第一個多頭注意力（包括前瞻遮擋和填充遮擋）；
第二個多頭注意力（包括填充遮擋）；
點式前饋網絡。

其中，第一個多頭注意力其實是目標語句的自注意力，它的 V，K 和 Q 都是來源於目標語句；而第二個多頭注意力的 V 和 K 接收編碼器輸出（即輸入語句的自注意力）作爲輸入。Q 接收第一個多頭注意力的輸出作爲輸入。

每個子層在其周圍有一個殘差連接，然後進行層歸一化。

當 Q 接收到解碼器的第一個自注意力塊的輸出，並且 K 接收到編碼器的輸出時，注意力權重表示根據編碼器的輸出賦予解碼器輸入不同的重要性。換一種說法，解碼器通過查看編碼器輸出和對其自身輸出的自注意力來預測下一個詞。

class DecoderLayer(tf.keras.layers.Layer):
    def __init__(self, d_model, num_heads, dff, rate=0.1):
        super(DecoderLayer, self).__init__()

        self.mha1 = MultiHeadAttention(d_model, num_heads)
        self.mha2 = MultiHeadAttention(d_model, num_heads)

        self.ffn = point_wise_feed_forward_network(d_model, dff)

        self.layernorm1 = tf.keras.layers.LayerNormalization(epsilon=1e-6)
        self.layernorm2 = tf.keras.layers.LayerNormalization(epsilon=1e-6)
        self.layernorm3 = tf.keras.layers.LayerNormalization(epsilon=1e-6)

        self.dropout1 = tf.keras.layers.Dropout(rate)
        self.dropout2 = tf.keras.layers.Dropout(rate)
        self.dropout3 = tf.keras.layers.Dropout(rate)

    
    def call(self, x, enc_output, training, 
             look_ahead_mask, padding_mask):
        # enc_output.shape == (batch_size, input_seq_len, d_model)

        attn1, attn_weights_block1 = self.mha1(x, x, x, look_ahead_mask)  # (batch_size, target_seq_len, d_model)
        attn1 = self.dropout1(attn1, training=training)
        out1 = self.layernorm1(attn1 + x)

        attn2, attn_weights_block2 = self.mha2(
            enc_output, enc_output, out1, padding_mask)  # (batch_size, target_seq_len, d_model)
        attn2 = self.dropout2(attn2, training=training)
        out2 = self.layernorm2(attn2 + out1)  # (batch_size, target_seq_len, d_model)

        ffn_output = self.ffn(out2)  # (batch_size, target_seq_len, d_model)
        ffn_output = self.dropout3(ffn_output, training=training)
        out3 = self.layernorm3(ffn_output + out2)  # (batch_size, target_seq_len, d_model)

        return out3, attn_weights_block1, attn_weights_block2

對編碼器層和解碼器層中的維度變化進行分析：

9.3 編碼器

編碼器包括：

輸入嵌入；
位置編碼；
N 個編碼器層。

將輸入經過詞嵌入層後，再把該嵌入與位置編碼相加。
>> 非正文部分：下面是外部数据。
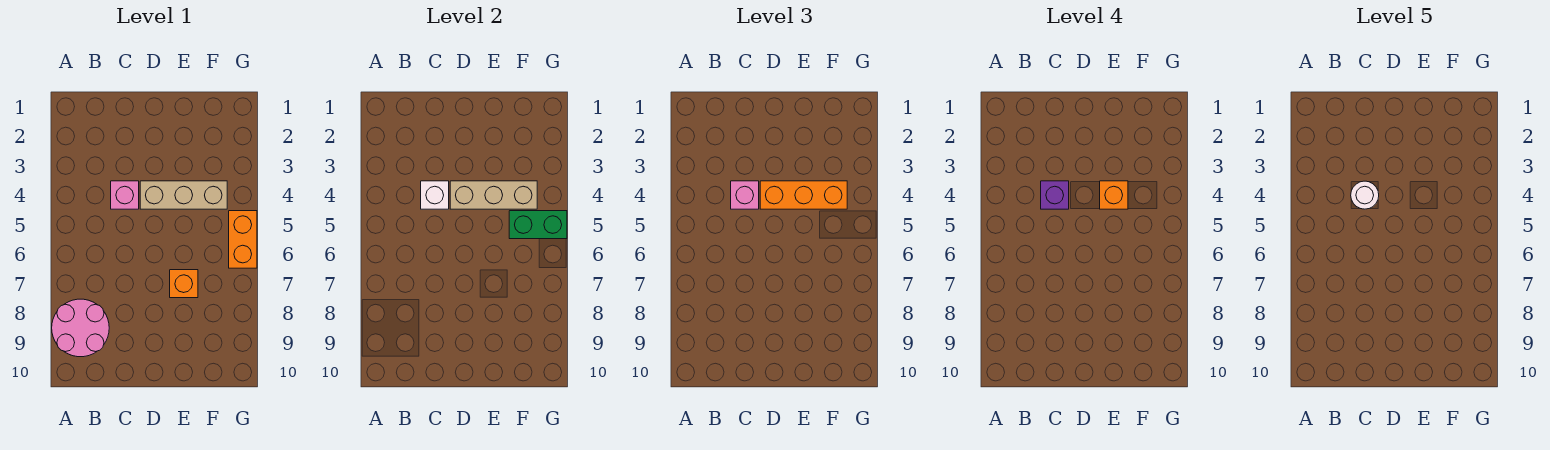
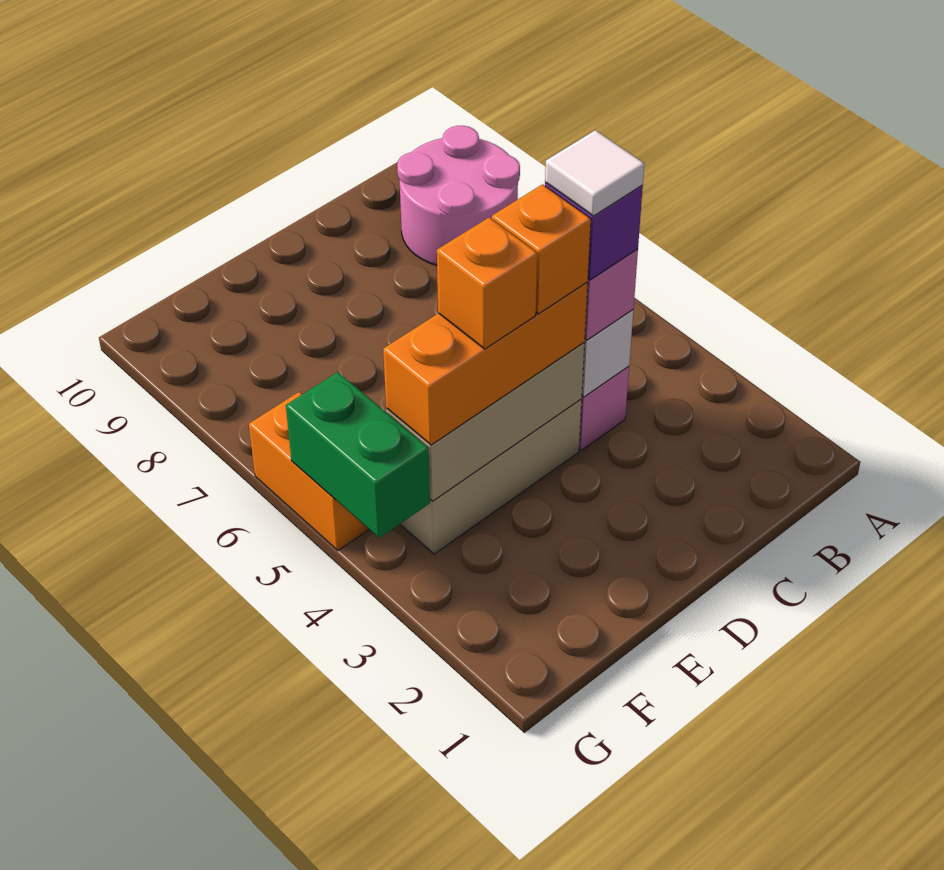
white 1x1 round brick [1351,181,1379,209] -> white 1x1 tile [545,130,644,216]
orange 1x1 brick [170,270,198,298] -> orange 1x1 brick moved to [492,184,591,314]
green 1x2 brick [509,211,567,239] -> green 1x2 brick turned to [286,372,430,538]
該加法操作的輸出是編碼器層的輸入。編碼器的輸出是解碼器的輸入。

class Encoder(tf.keras.layers.Layer):
    def __init__(self, num_layers, d_model, num_heads, dff, input_vocab_size,
                 maximum_position_encoding, rate=0.1):
        super(Encoder, self).__init__()

        self.d_model = d_model
        self.num_layers = num_layers

        self.embedding = tf.keras.layers.Embedding(input_vocab_size, d_model)
        self.pos_encoding = positional_encoding(maximum_position_encoding, 
                                                self.d_model)
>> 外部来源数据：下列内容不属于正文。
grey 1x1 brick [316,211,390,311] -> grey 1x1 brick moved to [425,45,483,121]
        self.enc_layers = [EncoderLayer(d_model, num_heads, dff, rate) 
                           for _ in range(num_layers)]

        self.dropout = tf.keras.layers.Dropout(rate)
        
    def call(self, x, training, mask):

        seq_len = tf.shape(x)[1]

        # 將嵌入和位置編碼相加。
        x = self.embedding(x)  # (batch_size, input_seq_len, d_model)
        x *= tf.math.sqrt(tf.cast(self.d_model, tf.float32))
        x += self.pos_encoding[:, :seq_len, :]

        x = self.dropout(x, training=training)

        for i in range(self.num_layers):
            x = self.enc_layers[i](x, training, mask)

        return x  # (batch_size, input_seq_len, d_model)

9.4 解碼器

解碼器包括：

輸出嵌入；
位置編碼；
N 個解碼器層。

將目標語句經過詞嵌入層後，再把該嵌入與位置編碼相加。該加法操作的結果是解碼器層的輸入。解碼器的輸出是最後的線性層的輸入。

class Decoder(tf.keras.layers.Layer):
    def __init__(self, num_layers, d_model, num_heads, dff, target_vocab_size,
               maximum_position_encoding, rate=0.1):
        super(Decoder, self).__init__()

        self.d_model = d_model
        self.num_layers = num_layers

        self.embedding = tf.keras.layers.Embedding(target_vocab_size, d_model)
        self.pos_encoding = positional_encoding(maximum_position_encoding, d_model)

        self.dec_layers = [DecoderLayer(d_model, num_heads, dff, rate) 
                           for _ in range(num_layers)]
        self.dropout = tf.keras.layers.Dropout(rate)
    
    def call(self, x, enc_output, training, 
           look_ahead_mask, padding_mask):

        seq_len = tf.shape(x)[1]
        attention_weights = {}

        x = self.embedding(x)  # (batch_size, target_seq_len, d_model)
        x *= tf.math.sqrt(tf.cast(self.d_model, tf.float32))
        x += self.pos_encoding[:, :seq_len, :]

        x = self.dropout(x, training=training)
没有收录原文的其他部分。